The next step for this approach is to isolate the mechanism, she noted. “I’m proposing a three-armed trial next, a large-scale trial, but adding in acetaminophen as a third arm, because acetaminophen has an antipyretic action but not the anti-inflammatory action, so that will get us closer to what’s driving the effect.”

Careful Evaluation

Commenting on these findings for Medscape Medical News, Katherine Costello, MS, a spokesperson for the National Multiple Sclerosis Society, said heat intolerance is very common among those with MS. “This phenomenon…causes people with MS to experience a temporary recrudescence of MS symptoms, often an increase in fatigue or other symptoms, such as weakness or cognitive problems,” Costello said.  
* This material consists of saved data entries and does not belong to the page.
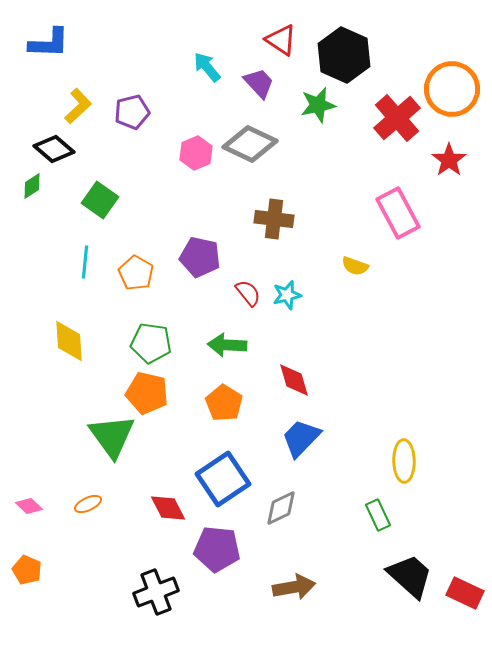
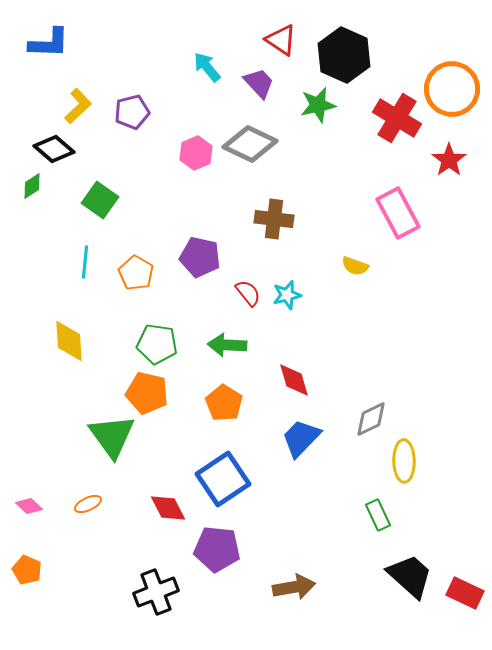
red cross at (397, 118): rotated 18 degrees counterclockwise
green pentagon at (151, 343): moved 6 px right, 1 px down
gray diamond at (281, 508): moved 90 px right, 89 px up
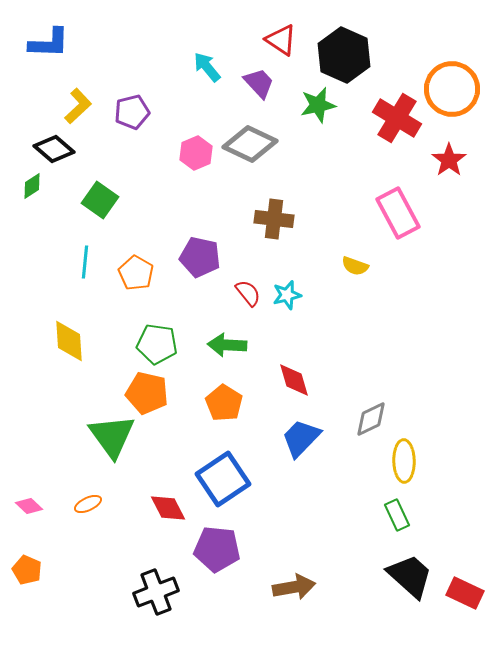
green rectangle at (378, 515): moved 19 px right
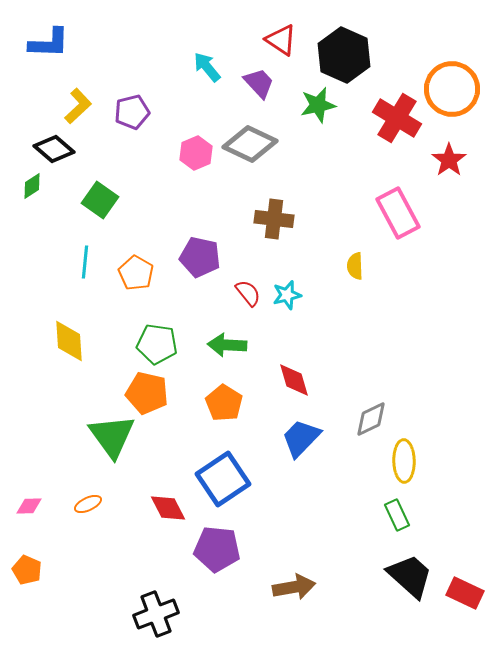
yellow semicircle at (355, 266): rotated 68 degrees clockwise
pink diamond at (29, 506): rotated 44 degrees counterclockwise
black cross at (156, 592): moved 22 px down
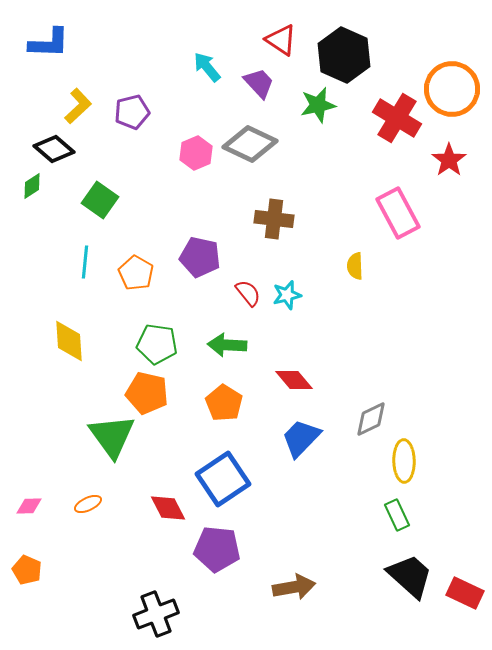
red diamond at (294, 380): rotated 24 degrees counterclockwise
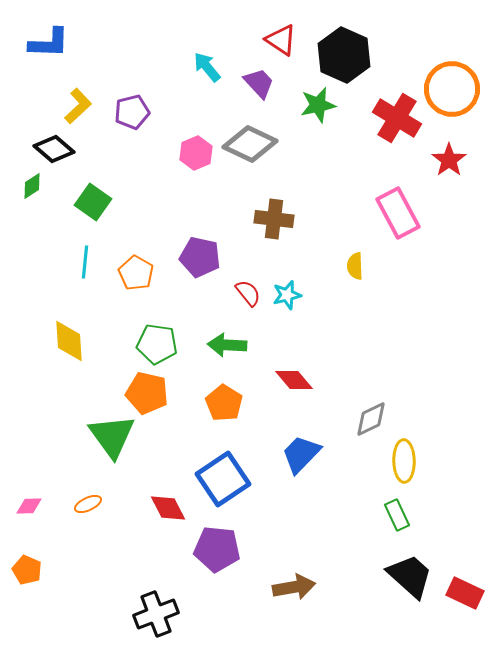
green square at (100, 200): moved 7 px left, 2 px down
blue trapezoid at (301, 438): moved 16 px down
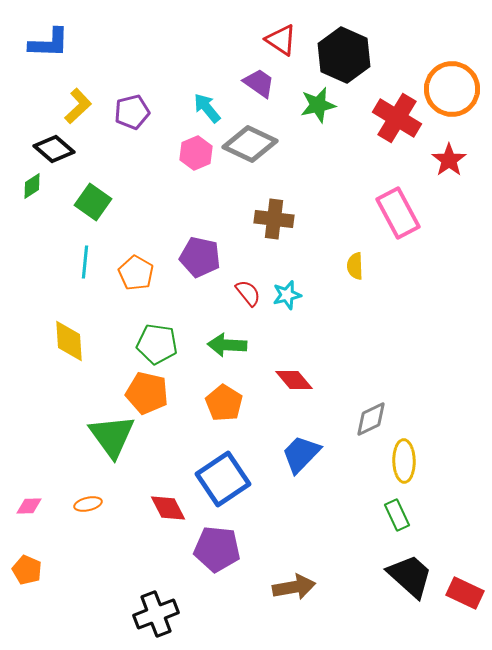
cyan arrow at (207, 67): moved 41 px down
purple trapezoid at (259, 83): rotated 12 degrees counterclockwise
orange ellipse at (88, 504): rotated 12 degrees clockwise
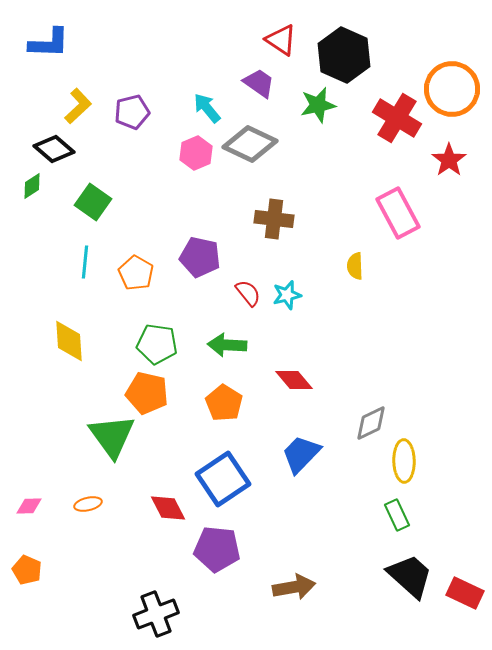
gray diamond at (371, 419): moved 4 px down
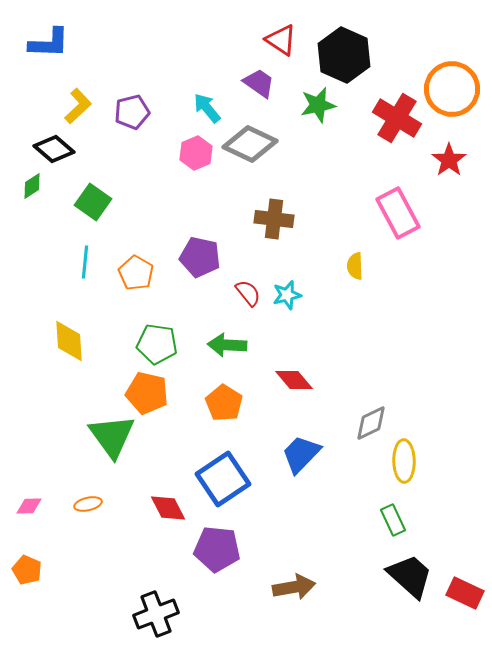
green rectangle at (397, 515): moved 4 px left, 5 px down
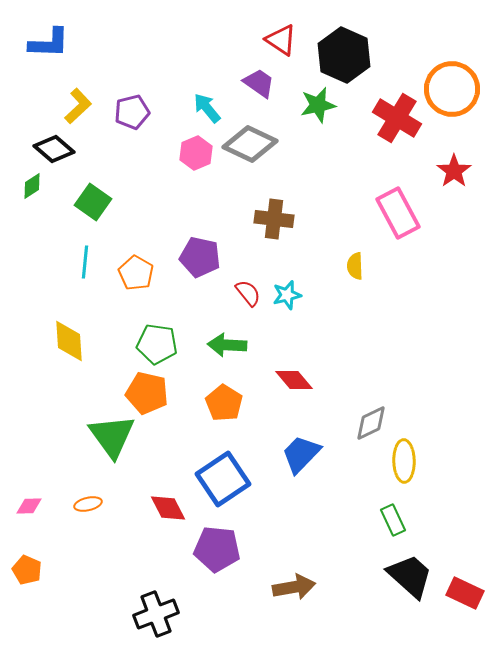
red star at (449, 160): moved 5 px right, 11 px down
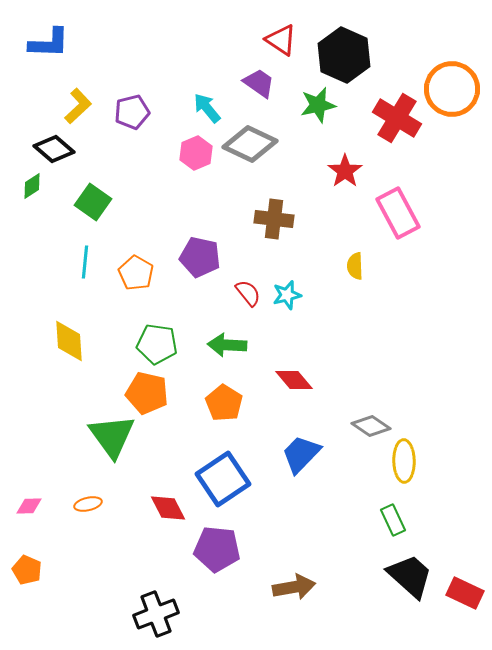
red star at (454, 171): moved 109 px left
gray diamond at (371, 423): moved 3 px down; rotated 60 degrees clockwise
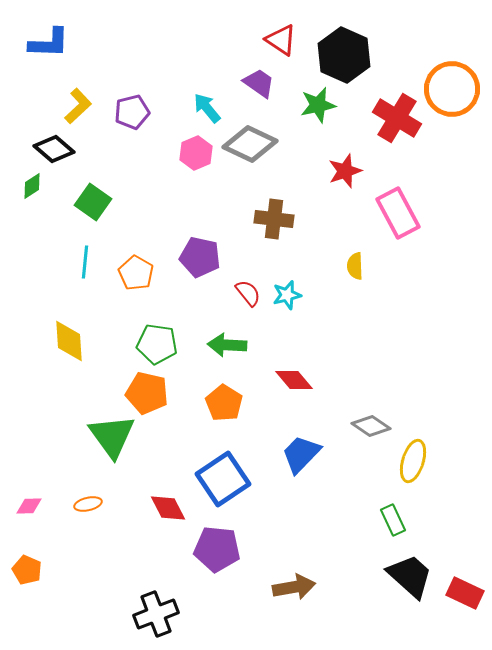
red star at (345, 171): rotated 16 degrees clockwise
yellow ellipse at (404, 461): moved 9 px right; rotated 18 degrees clockwise
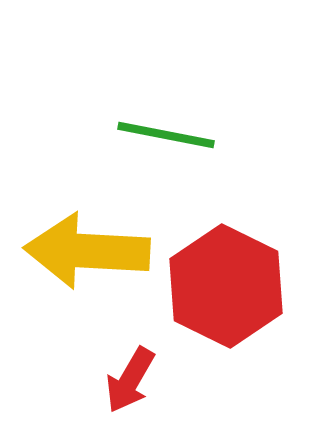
“In this pilot study, it appeared that aspirin helped keep temperature lower than in the placebo group, and the longer time to exhaustion in the treated group may be due to the lower body temperature,” she said. 

She cautioned, though, that this was a small study, and the results will have to be replicated in a larger trial. 

“In addition, as aspirin can cause stomach irritation, careful evaluation of side effects will be important, particularly if this were to be considered as a treatment for heat intolerance related to exercise,” Costello added.

Dr Leavitt reports receiving grant funding from the National Multiple Sclerosis Society. Ms Costello is a spokesperson for the National Multiple Sclerosis Society.

7th Joint European Committee for Treatment and Research in Multiple Sclerosis-Americas Committee for Treatment and Research in Multiple Sclerosis (ECTRIMS-ACTRIMS) 2017 meeting. Abstract P804. Presented October 26, 2017.